Op 4 november vond de boekpresentatie plaats van De laatste klanken van Icarus, mijn tweede roman. Een belangrijk moment, het loslaten van een verhaal dat nu verder de wereld in mag. Maar hoe moet zo’n avond eruit komen te zien? Waar, en vooral met wie?
De locatie was snel gekozen, een mooie boekwinkel in de Haagse Passage, waar je je net zo goed even in Parijs kunt wanen, de plek waar het boek zich afspeelt.

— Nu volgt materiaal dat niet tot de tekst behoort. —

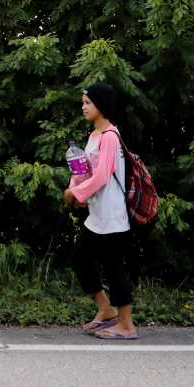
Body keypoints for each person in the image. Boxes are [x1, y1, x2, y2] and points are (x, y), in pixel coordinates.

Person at [63, 82, 138, 340]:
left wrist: (78, 194)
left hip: (112, 216)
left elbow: (104, 175)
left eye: (88, 103)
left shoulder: (109, 136)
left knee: (114, 267)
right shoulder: (94, 135)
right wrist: (73, 189)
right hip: (97, 216)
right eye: (83, 102)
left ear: (101, 106)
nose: (83, 107)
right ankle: (106, 309)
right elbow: (83, 170)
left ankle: (126, 325)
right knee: (80, 258)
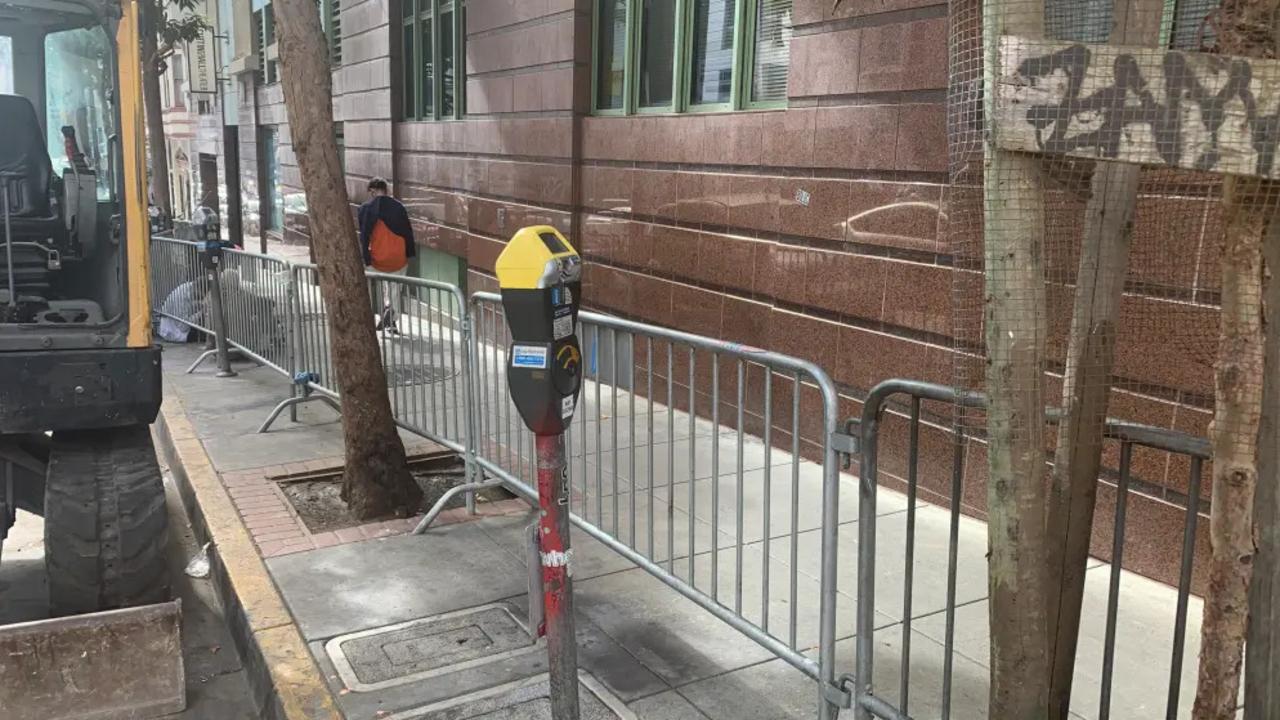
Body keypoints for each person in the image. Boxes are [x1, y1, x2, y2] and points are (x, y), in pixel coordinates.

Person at [357, 177, 416, 335]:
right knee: (395, 288)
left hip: (378, 259)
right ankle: (391, 316)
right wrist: (409, 254)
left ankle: (374, 316)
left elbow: (364, 237)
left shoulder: (365, 208)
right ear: (386, 189)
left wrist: (366, 259)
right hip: (399, 258)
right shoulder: (399, 207)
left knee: (375, 286)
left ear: (373, 191)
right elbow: (408, 233)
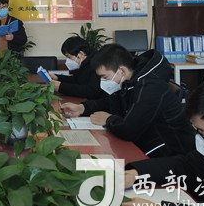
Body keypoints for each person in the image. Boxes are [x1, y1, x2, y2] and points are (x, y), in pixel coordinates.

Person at [60, 43, 194, 157]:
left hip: (171, 152)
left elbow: (129, 130)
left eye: (105, 77)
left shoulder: (150, 86)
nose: (103, 81)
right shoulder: (132, 81)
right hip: (147, 141)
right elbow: (112, 101)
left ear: (121, 71)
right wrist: (82, 108)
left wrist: (108, 119)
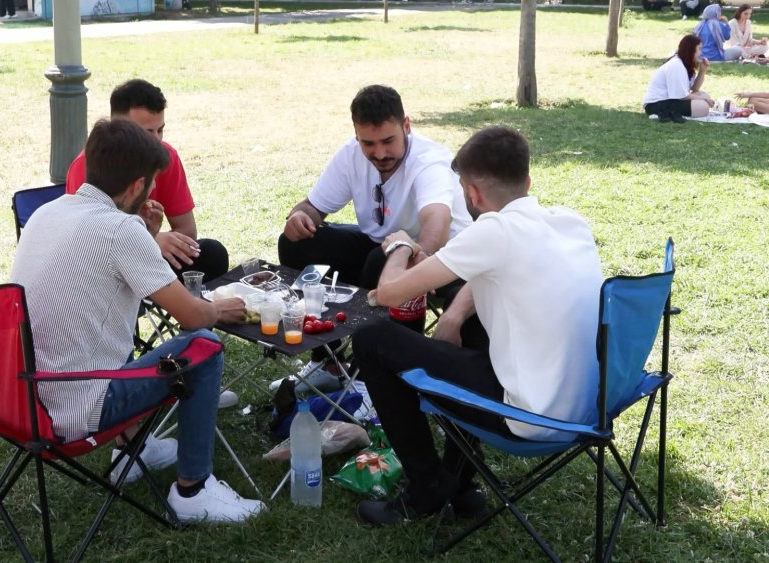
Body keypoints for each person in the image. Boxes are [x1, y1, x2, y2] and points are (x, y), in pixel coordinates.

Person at [12, 119, 265, 523]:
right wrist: (221, 309)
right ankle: (193, 489)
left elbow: (104, 283)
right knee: (205, 346)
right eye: (149, 184)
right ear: (135, 187)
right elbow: (193, 315)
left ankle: (135, 448)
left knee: (107, 328)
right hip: (76, 409)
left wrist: (147, 235)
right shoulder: (119, 230)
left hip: (24, 398)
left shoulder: (46, 213)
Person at [352, 126, 603, 526]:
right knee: (471, 321)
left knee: (371, 339)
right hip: (588, 404)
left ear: (471, 194)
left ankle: (428, 485)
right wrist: (452, 315)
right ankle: (461, 487)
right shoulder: (570, 221)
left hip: (531, 418)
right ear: (528, 180)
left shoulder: (493, 230)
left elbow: (390, 294)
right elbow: (489, 270)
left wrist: (398, 246)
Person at [274, 84, 473, 386]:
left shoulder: (428, 160)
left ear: (406, 125)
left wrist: (421, 258)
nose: (379, 153)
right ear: (356, 135)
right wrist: (299, 217)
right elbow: (312, 207)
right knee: (297, 243)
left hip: (444, 258)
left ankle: (375, 377)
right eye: (368, 143)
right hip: (381, 248)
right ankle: (328, 362)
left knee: (381, 259)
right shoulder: (350, 155)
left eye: (388, 141)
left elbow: (437, 220)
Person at [67, 79, 229, 281]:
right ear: (118, 127)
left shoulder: (166, 156)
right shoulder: (85, 166)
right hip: (103, 267)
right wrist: (151, 241)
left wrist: (153, 242)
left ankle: (197, 307)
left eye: (160, 130)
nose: (156, 140)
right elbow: (87, 242)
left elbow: (187, 230)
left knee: (213, 254)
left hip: (149, 257)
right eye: (147, 132)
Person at [643, 34, 714, 123]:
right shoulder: (676, 65)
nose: (701, 53)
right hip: (657, 104)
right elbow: (682, 96)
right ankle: (666, 113)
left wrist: (702, 71)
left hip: (671, 101)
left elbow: (695, 89)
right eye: (699, 49)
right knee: (703, 106)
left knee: (704, 95)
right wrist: (703, 99)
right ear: (691, 50)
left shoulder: (684, 64)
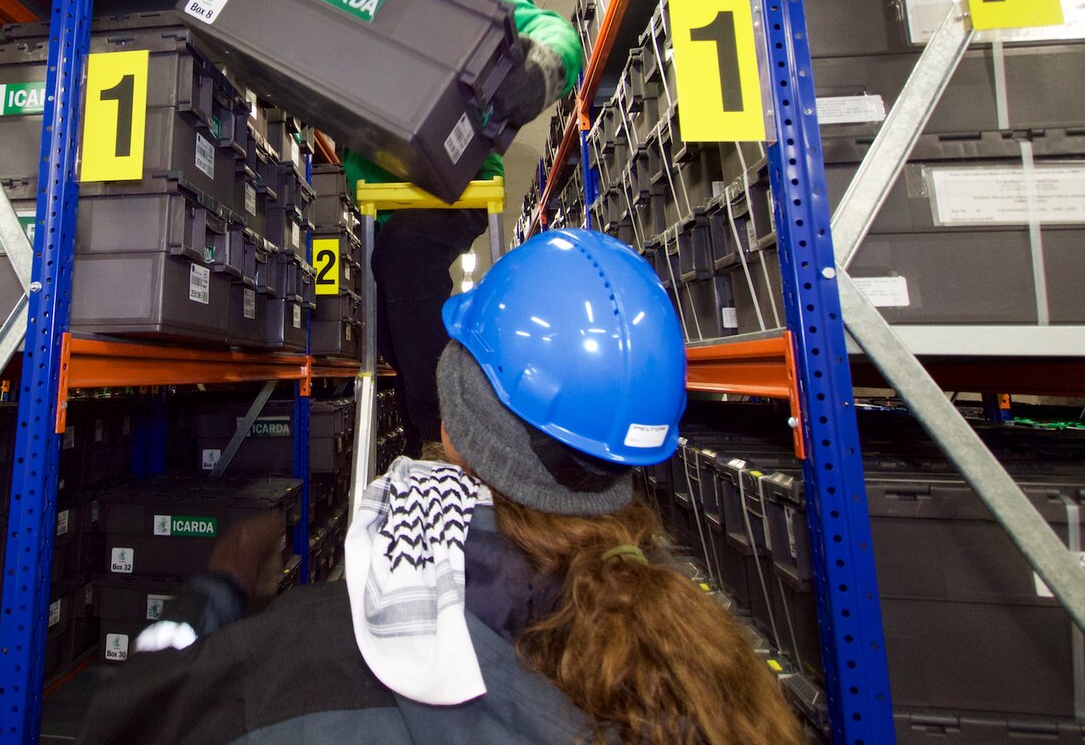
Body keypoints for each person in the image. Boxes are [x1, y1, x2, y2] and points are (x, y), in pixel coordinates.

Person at [73, 228, 805, 745]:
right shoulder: (715, 670)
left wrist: (220, 588)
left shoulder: (311, 654)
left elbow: (122, 714)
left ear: (456, 423)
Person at [350, 0, 585, 457]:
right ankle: (435, 414)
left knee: (404, 260)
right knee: (388, 312)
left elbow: (553, 30)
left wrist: (542, 65)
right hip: (378, 189)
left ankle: (437, 439)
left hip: (453, 184)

En met wie? Ik wilde graag leerlingen betrekken bij deze avond, omdat dat ook de lezers van nu zijn, en van de toekomst. En om te laten zien dat literatuur meer is dan de lessen literatuurgeschiedenis op school, een boekopdracht of de voorbereiding op het mondeling. Twee leerlingen uit 6 vwo van de Vrije School Den Haag verzorgden het interview. Dat deden ze zeer goed: zonder de plot weg te geven en toch een beeld te schetsen van het verhaal. Drie leerlingen van de School voor Jong Talent (onderdeel van het Koninklijk Conservatorium) zorgden voor de muzikale omlijsting, stukken die ook in het boek voorkomen. Het resultaat was een drukbezochte avond waar juist ook veel leerlingen aanwezig waren van beide scholen.
Ik denk dat we als docent vaker op pad moeten om te laten zien dat literatuur leeft. Zoals met leerlingen naar de Nacht van de Poëzie, naar een interview met een schrijver of naar een literair festival. En als je zelf iets gepubliceerd hebt, betrek ook daar vooral leerlingen bij. Zo verlaag je de drempel, en bovendien is het ontzettend leuk.
Coen Peppelenbos zegt
Het was niet alleen ontzettend leuk om die leerlingen te zien, ze deden het ook nog heel erg goed.